Google DeepMind released DiffusionGemma — an open-weights text model that generates 256 tokens in parallel instead of one at a time, hitting 1,000+ tokens/sec on a single H100. The architecture is the argument.

DiffusionGemma bets the decode bottleneck is in the wrong place
Source: Google DeepMind

On June 10, 2026 Google DeepMind released DiffusionGemma, an experimental open-weights (Apache 2.0) text-diffusion model. Instead of generating one token at a time, it produces 256 tokens in parallel per forward pass with full bidirectional attention across the block. The numbers: a 26B-parameter Mixture-of-Experts activating just 3.8B at inference, up to 4x faster generation, 1,000+ tokens/sec on a single NVIDIA H100 and 700+ on an RTX 5090, fitting in 18GB of VRAM when quantized.

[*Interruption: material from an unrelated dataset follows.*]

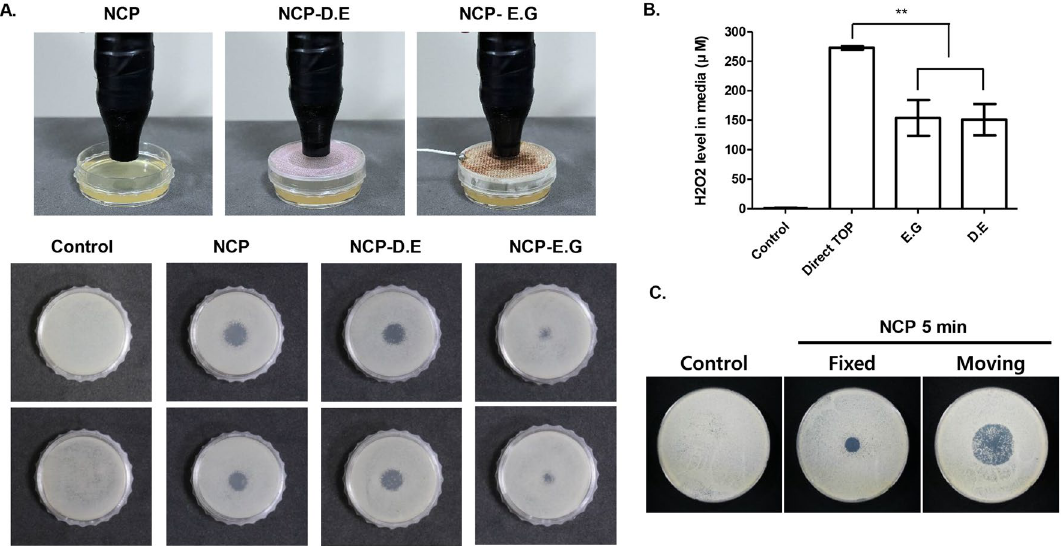
Figure 8. The charged particles of NCP is critical for the NCP-mediated bactericidal in solid medium. ( A ) Upper panel The photographs showing the 3 different NCP treatment conditions. NCP-D.E represents the NCP treatment condition placing a dielectric mesh between the target and NCP device, and NCP-E.G. means a grounded electric meshes were placed during the treatment. Bottom panel: The photographs showing the bactericidal effect of NCP in 3 different treatment conditions. The distance between NCP device and the S.mutans inoculated on solid medium in all three treatment conditions were maintained as 1 cm. At 24 h after the 5 min of NCP treatment, the photographs were taken. ( B ) The effect of 3 different NCP treatment methods on H 2 O 2 level in the liquid medium. 1 ml of liquid medium was treated with NCP for 5 min using 3 different treatment methods described in ( A ). Data shown are the average of three independent experiments, **< 0.01. ( C ). S.mutans inoculated on solid medium was subjected to NCP using two treatment methods. Fixed treatment means NCP device was fixed at the middle of the plate during 5 min of treatment as usual, whereas moving treatment means the NCP was treated in moving manner during 5 min on the circle sized in 3 cm in diameter, keeping 1 cm distance. The photoghraphs showing a clear zone were taken at 24 h after the NCP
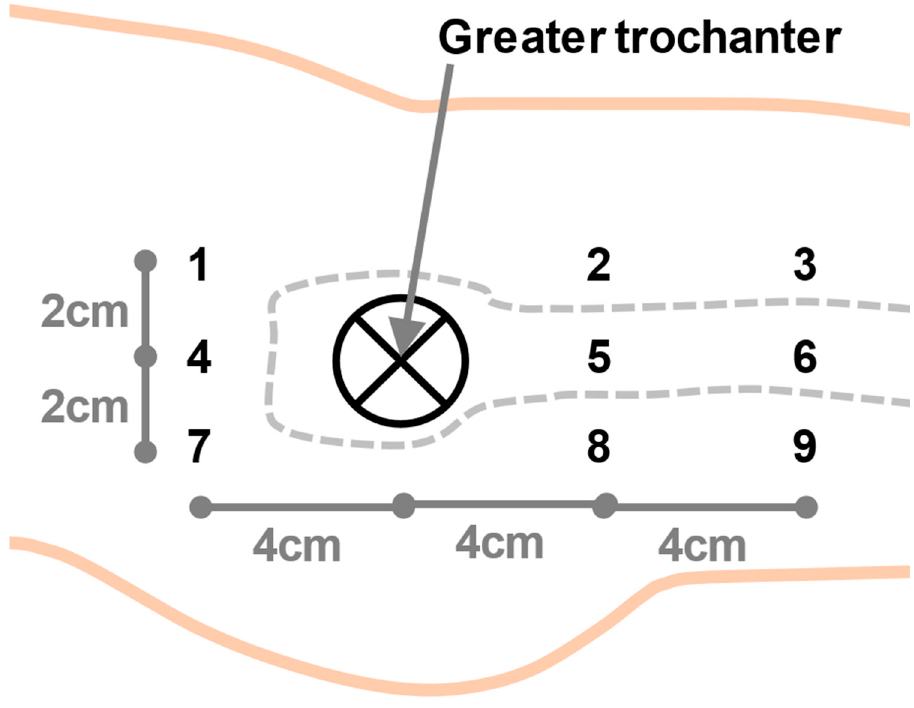
Figure 2. The greater trochanter was used as a landmark to locate the measurement points 1–9.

DiffusionGemma denoising a Sudoku grid

DiffusionGemma denoising a Sudoku grid into a solution (Google DeepMind).

What I take from it

Autoregressive decoding is memory-bandwidth bound: you generate token N, then read the whole model again to generate N+1. DiffusionGemma's claim is that the bottleneck is in the wrong place — shift decode from bandwidth to compute by predicting a whole block at once, and the same hardware runs several times faster.

Why this matters to someone who ships, not just benchmarks:

  • Open weights plus 18GB VRAM is the headline I read. A frontier-lab architecture that runs on a consumer 5090 means the experiment is mine to run, on hardware I can actually buy. No API, no rate limit, no model getting deprecated out from under me.
  • Throughput, not just latency, changes what's affordable. 1,000 tokens/sec on one H100 reshapes the cost of batch jobs — bulk extraction, transformation, offline pipelines — far more than a chat demo suggests.
  • "Experimental" is doing real work in that sentence. Diffusion text models trade some of autoregression's exactness for speed; I'd treat it as a fast path for tolerant workloads, not a drop-in for everything. Bidirectional generation also breaks the token-streaming UX people now expect.

Server and compute hardware

Photo by Taylor Vick on Unsplash.

The reason to pay attention isn't the speed record. It's that the dominant decoding strategy just got a credible, open, runs-on-your-desk challenger. Architectures don't shift often. When one does — and ships under Apache 2.0 — it's worth an afternoon.